━━━━━ INPUT DATA

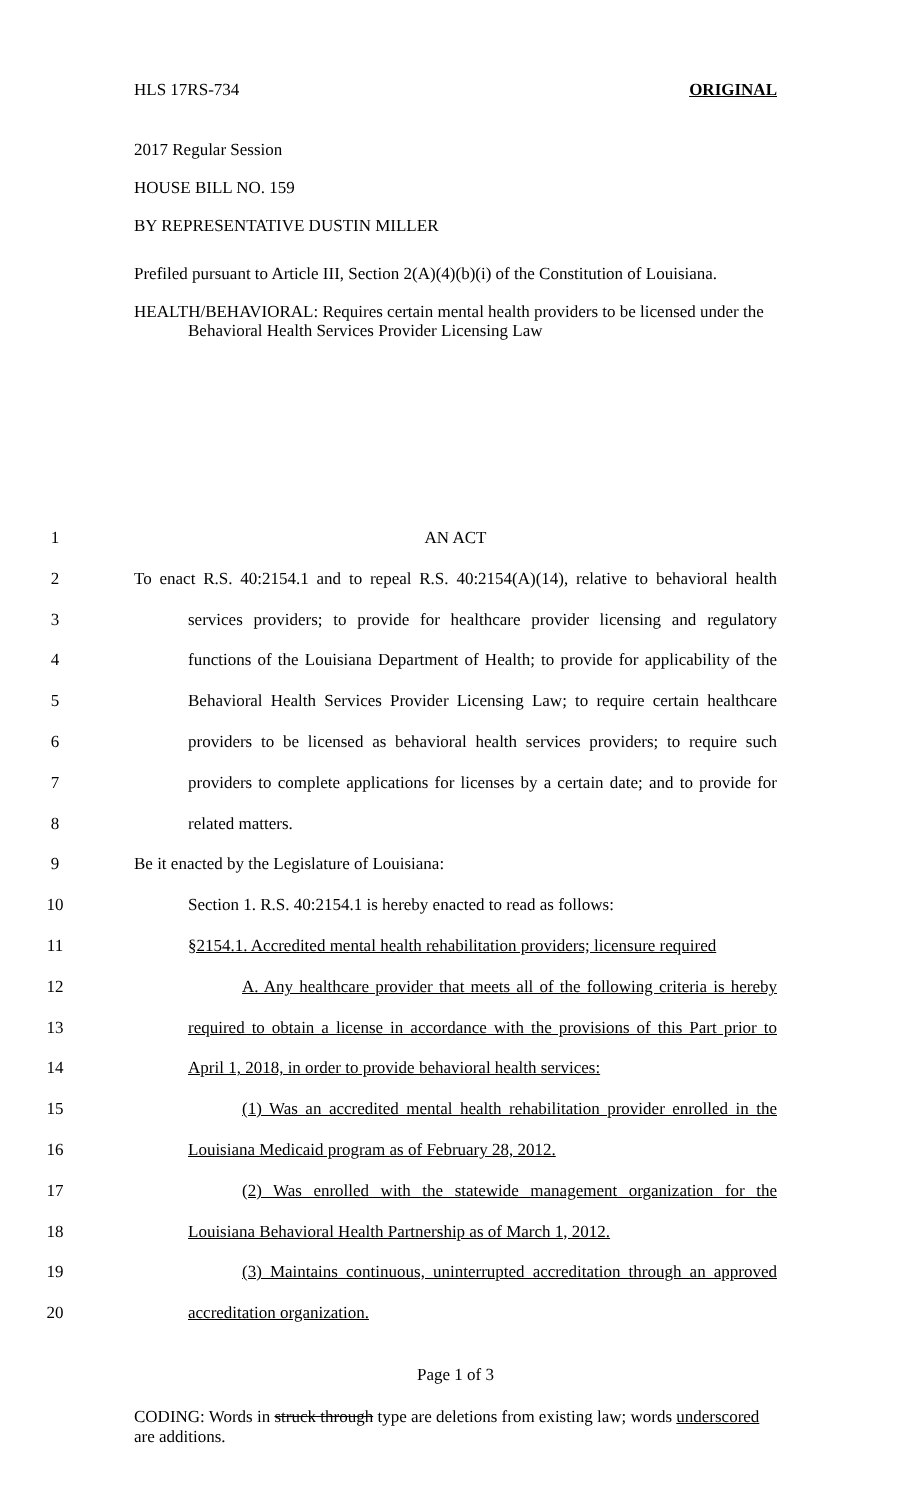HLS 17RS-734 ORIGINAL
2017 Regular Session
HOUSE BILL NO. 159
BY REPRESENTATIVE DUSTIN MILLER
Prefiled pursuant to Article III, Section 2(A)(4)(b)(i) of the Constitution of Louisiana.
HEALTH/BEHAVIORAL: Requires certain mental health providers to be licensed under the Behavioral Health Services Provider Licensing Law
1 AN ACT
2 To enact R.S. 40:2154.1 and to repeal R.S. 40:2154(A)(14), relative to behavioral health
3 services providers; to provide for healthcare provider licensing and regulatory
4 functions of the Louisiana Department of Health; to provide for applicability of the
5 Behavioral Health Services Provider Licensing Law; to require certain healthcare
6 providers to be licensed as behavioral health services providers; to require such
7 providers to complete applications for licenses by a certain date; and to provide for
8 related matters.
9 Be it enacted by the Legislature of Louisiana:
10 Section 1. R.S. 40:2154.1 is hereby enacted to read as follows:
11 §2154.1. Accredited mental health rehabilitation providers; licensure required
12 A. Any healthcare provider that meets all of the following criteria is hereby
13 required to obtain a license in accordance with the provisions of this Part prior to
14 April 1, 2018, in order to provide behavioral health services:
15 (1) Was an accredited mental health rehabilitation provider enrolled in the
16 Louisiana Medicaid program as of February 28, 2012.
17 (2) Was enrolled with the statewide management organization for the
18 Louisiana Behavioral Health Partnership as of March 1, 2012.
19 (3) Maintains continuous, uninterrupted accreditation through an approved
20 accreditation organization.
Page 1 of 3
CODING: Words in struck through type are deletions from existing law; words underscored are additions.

━━━━━━━━━━
━━━━━ INPUT DATA

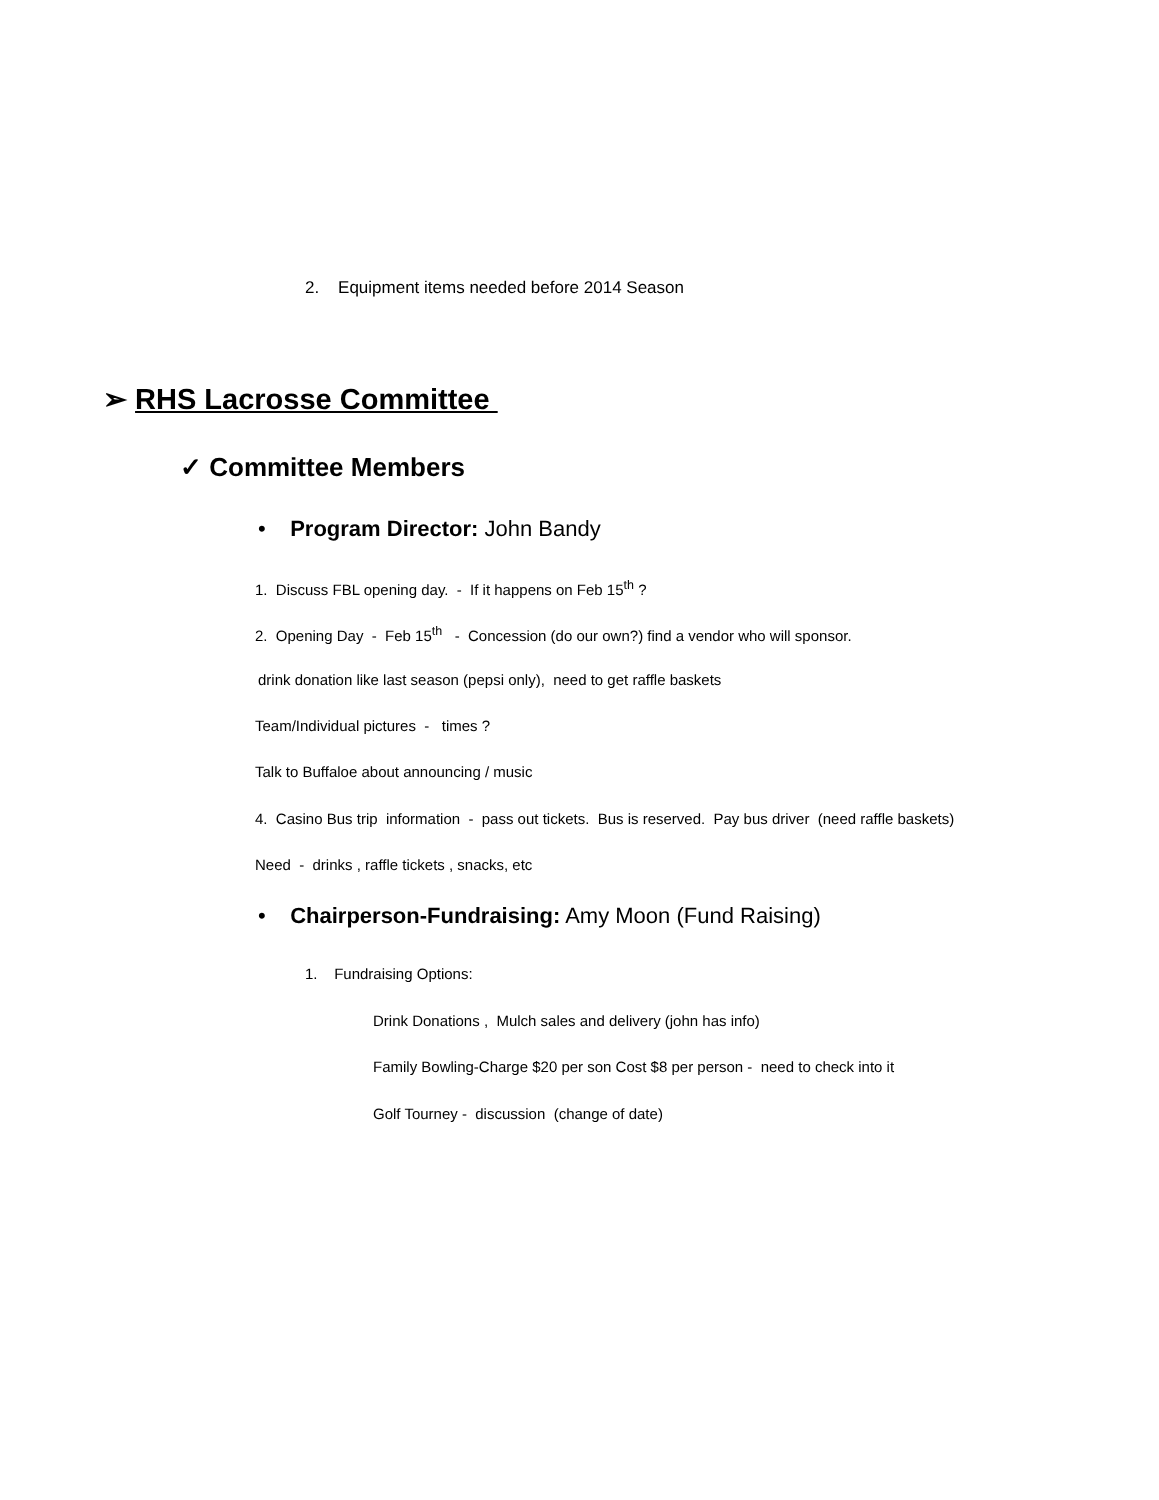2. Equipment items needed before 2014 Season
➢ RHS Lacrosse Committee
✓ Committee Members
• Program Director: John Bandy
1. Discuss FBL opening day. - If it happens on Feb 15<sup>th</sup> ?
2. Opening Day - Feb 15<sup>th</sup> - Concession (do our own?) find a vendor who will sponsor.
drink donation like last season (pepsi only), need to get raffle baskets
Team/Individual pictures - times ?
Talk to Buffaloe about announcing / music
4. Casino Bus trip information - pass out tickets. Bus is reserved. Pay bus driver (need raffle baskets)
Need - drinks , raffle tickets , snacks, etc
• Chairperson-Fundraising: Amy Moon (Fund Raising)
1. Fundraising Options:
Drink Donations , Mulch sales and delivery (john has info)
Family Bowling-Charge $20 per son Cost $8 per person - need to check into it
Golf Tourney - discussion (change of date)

━━━━━━━━━━
━━━━━ INPUT DATA

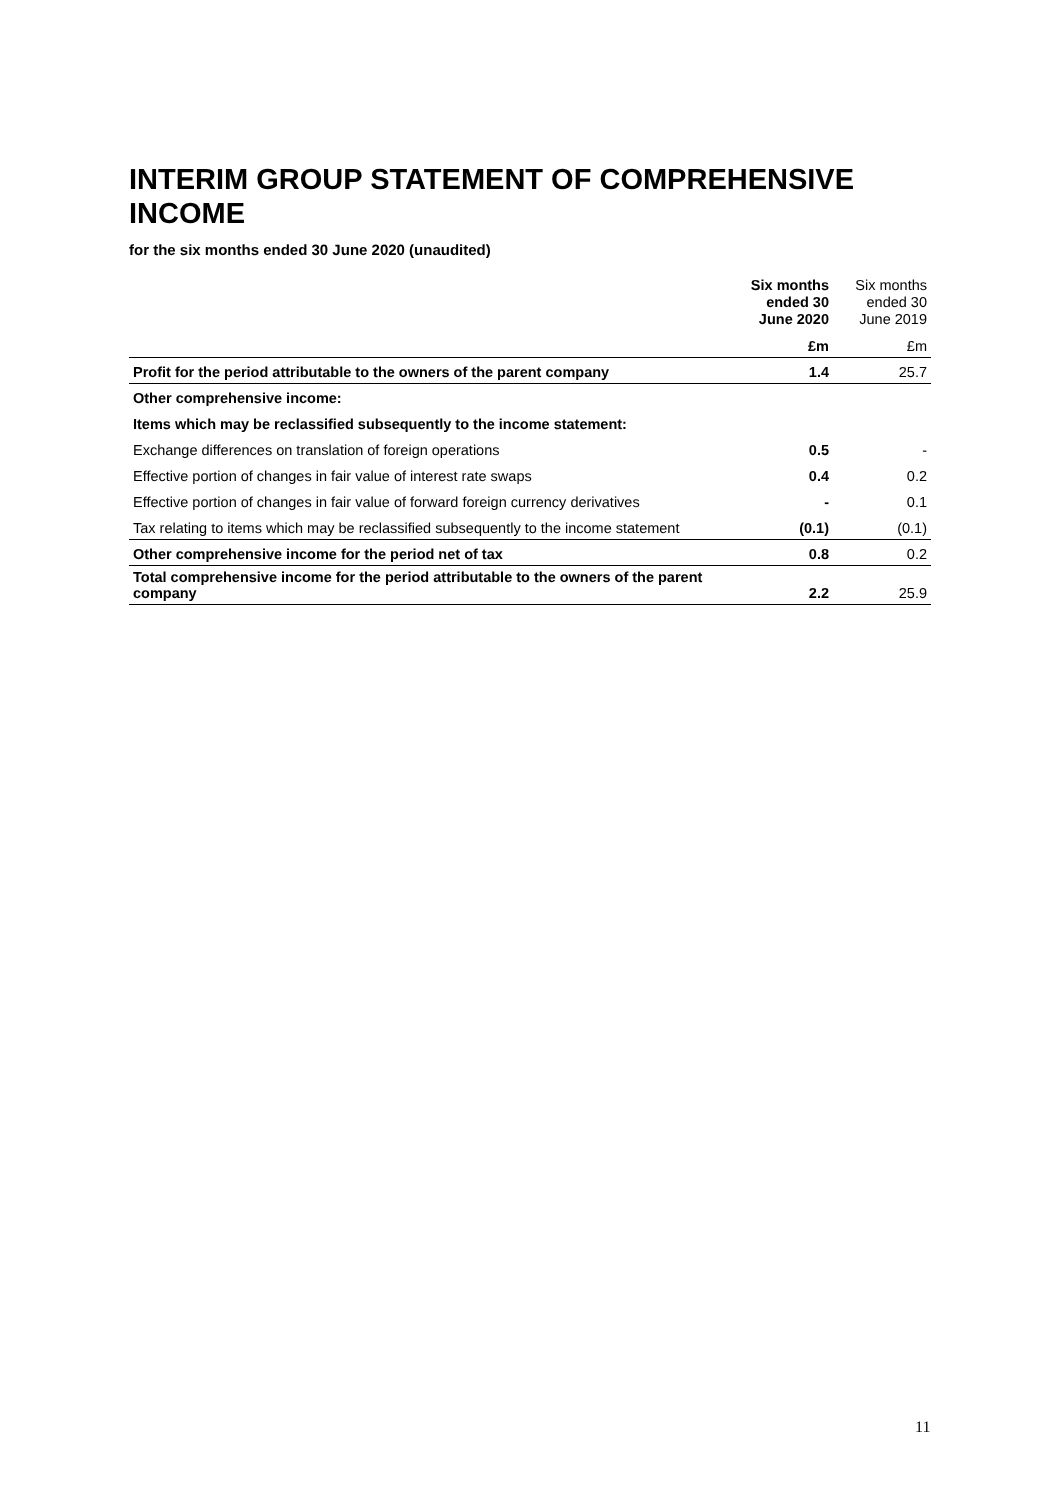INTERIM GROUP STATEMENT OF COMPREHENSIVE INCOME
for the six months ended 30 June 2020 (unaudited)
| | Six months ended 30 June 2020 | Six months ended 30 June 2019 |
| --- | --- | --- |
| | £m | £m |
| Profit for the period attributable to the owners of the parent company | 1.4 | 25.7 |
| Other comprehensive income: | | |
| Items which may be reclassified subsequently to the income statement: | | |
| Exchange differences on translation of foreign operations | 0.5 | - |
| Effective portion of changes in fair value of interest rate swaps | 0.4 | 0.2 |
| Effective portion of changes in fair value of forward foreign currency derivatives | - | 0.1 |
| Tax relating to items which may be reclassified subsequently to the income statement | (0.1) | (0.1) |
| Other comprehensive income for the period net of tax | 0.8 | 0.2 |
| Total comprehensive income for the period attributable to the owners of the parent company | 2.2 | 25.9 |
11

━━━━━━━━━━

» **ABOUT THIS EXERCISE**:
Using the entries above, return exactly the lines from the line with "1.4 | 25.7 |" to the line with "statement: | | |", counting both of those lines.

» **THE COMPLETED TASK**:
| Profit for the period attributable to the owners of the parent company | 1.4 | 25.7 |
| Other comprehensive income: | | |
| Items which may be reclassified subsequently to the income statement: | | |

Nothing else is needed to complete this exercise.